YABANCI
ŞAHMERAN
Sen cennetin varlığından gurur duy ben cehennemi istiyorum.
Yağan kar şiddetini gitgide artırıyor koyu renk saçlarıma tutunan kar tanelerinin sayısı çoğalıyordu. Konuşmadı konuşmadım. Sessizlik... Aramızda her daim geçerli olan bir alfabeydi sessizlik.
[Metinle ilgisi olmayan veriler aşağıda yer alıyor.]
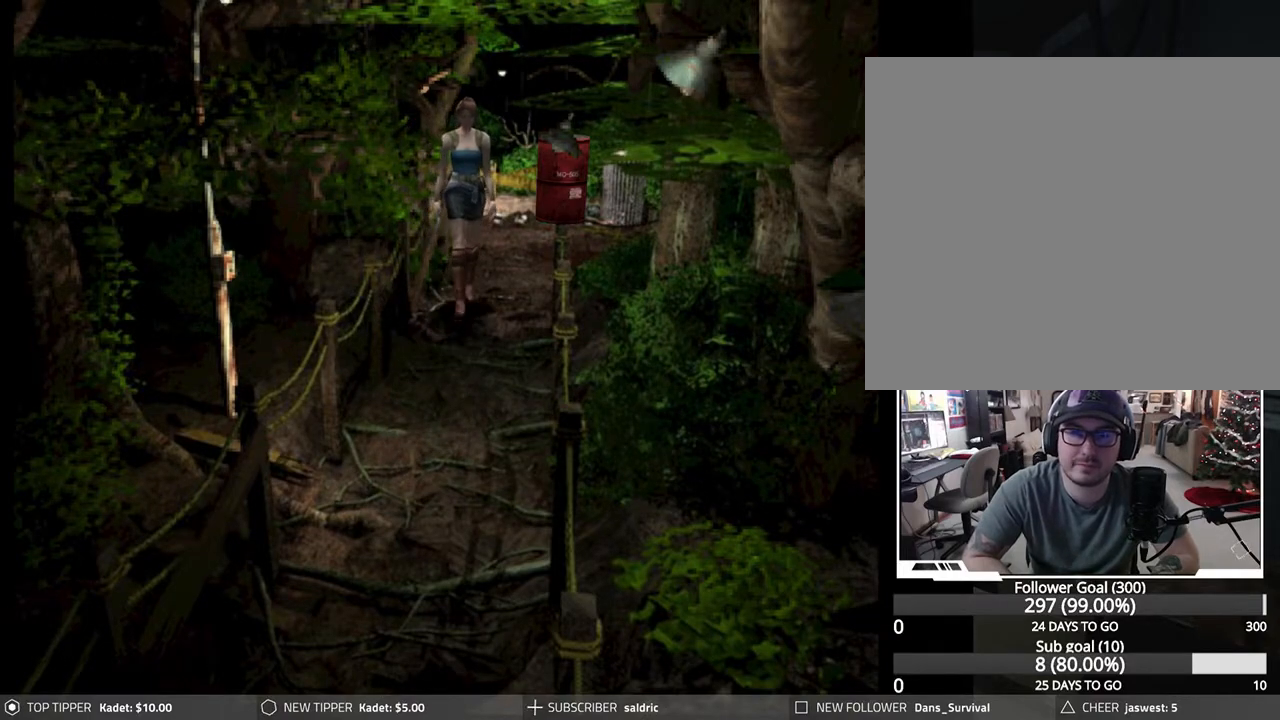
{"buttons": ["DPAD_DOWN"], "left_stick": "center", "events": []}
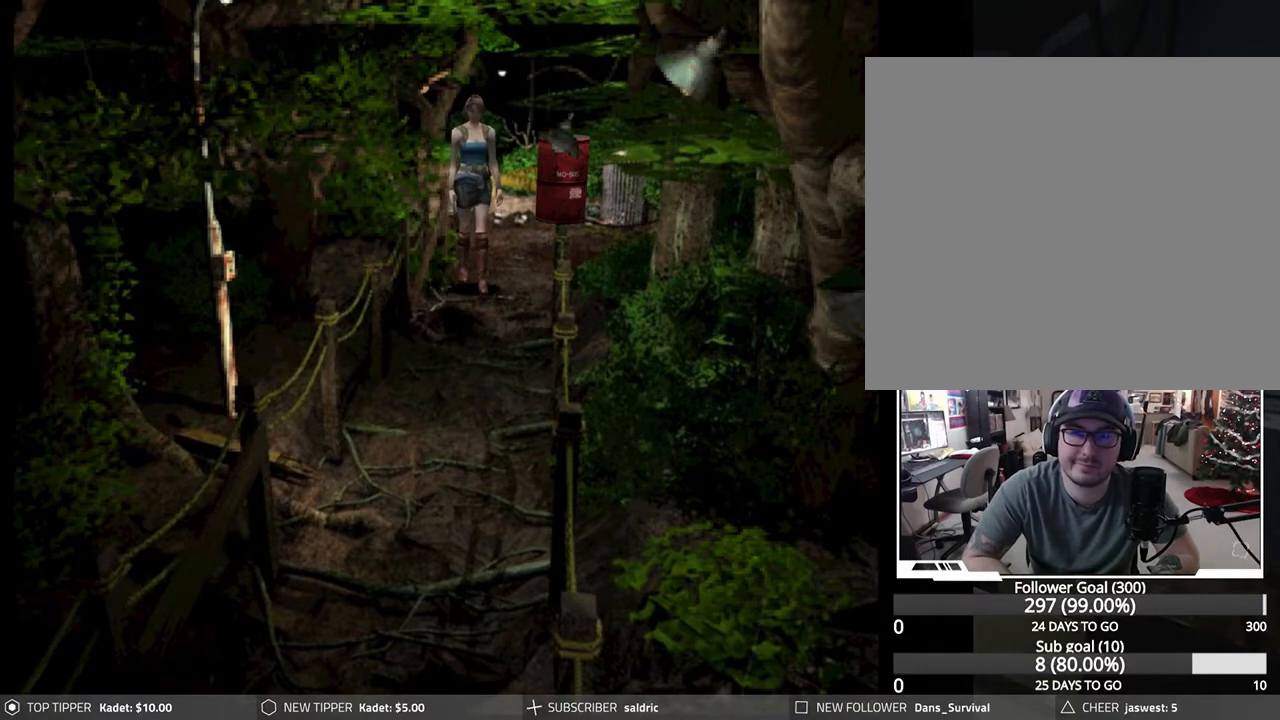
{"buttons": ["DPAD_DOWN"], "left_stick": "center", "events": []}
Ben de bu alfabeye bir kez daha boyun eğdim ve uzun titreyen parmaklarımı avuçlarımın içine bastırdım. Elimi yanıma indirdiğimde avuçlarımda eriyen kar yere damladı...
Rengi kan rengiydi.
Rengi kaybın rengiydi.
Rengi bir cinayetin rengiydi.
YABANCI
VEYL
Tanrı şeytanın inini cennete sakladı.
Kahverengi gözleri bana kabuk bağlamış yaraları anımsatan küçük bir kız çocuğu tanıdım. Onu parçaladım mahvettim yok ettim. Onu korudum kurtardım var ettim. Zihnimi durduramadım. Bir rüzgâr esti ve tavandaki lamba uğursuz bir ses çıkararak yavaşça sallandı. Gökyüzümü kara bulutlar kapladı yağmur yağdı. Terk edilmiş bir kasabada geceler kimsesizdi güneş yok oldu ay sabah olunca doğdu. Boş bir arazide bir yel değirmeni döndü döndü döndü...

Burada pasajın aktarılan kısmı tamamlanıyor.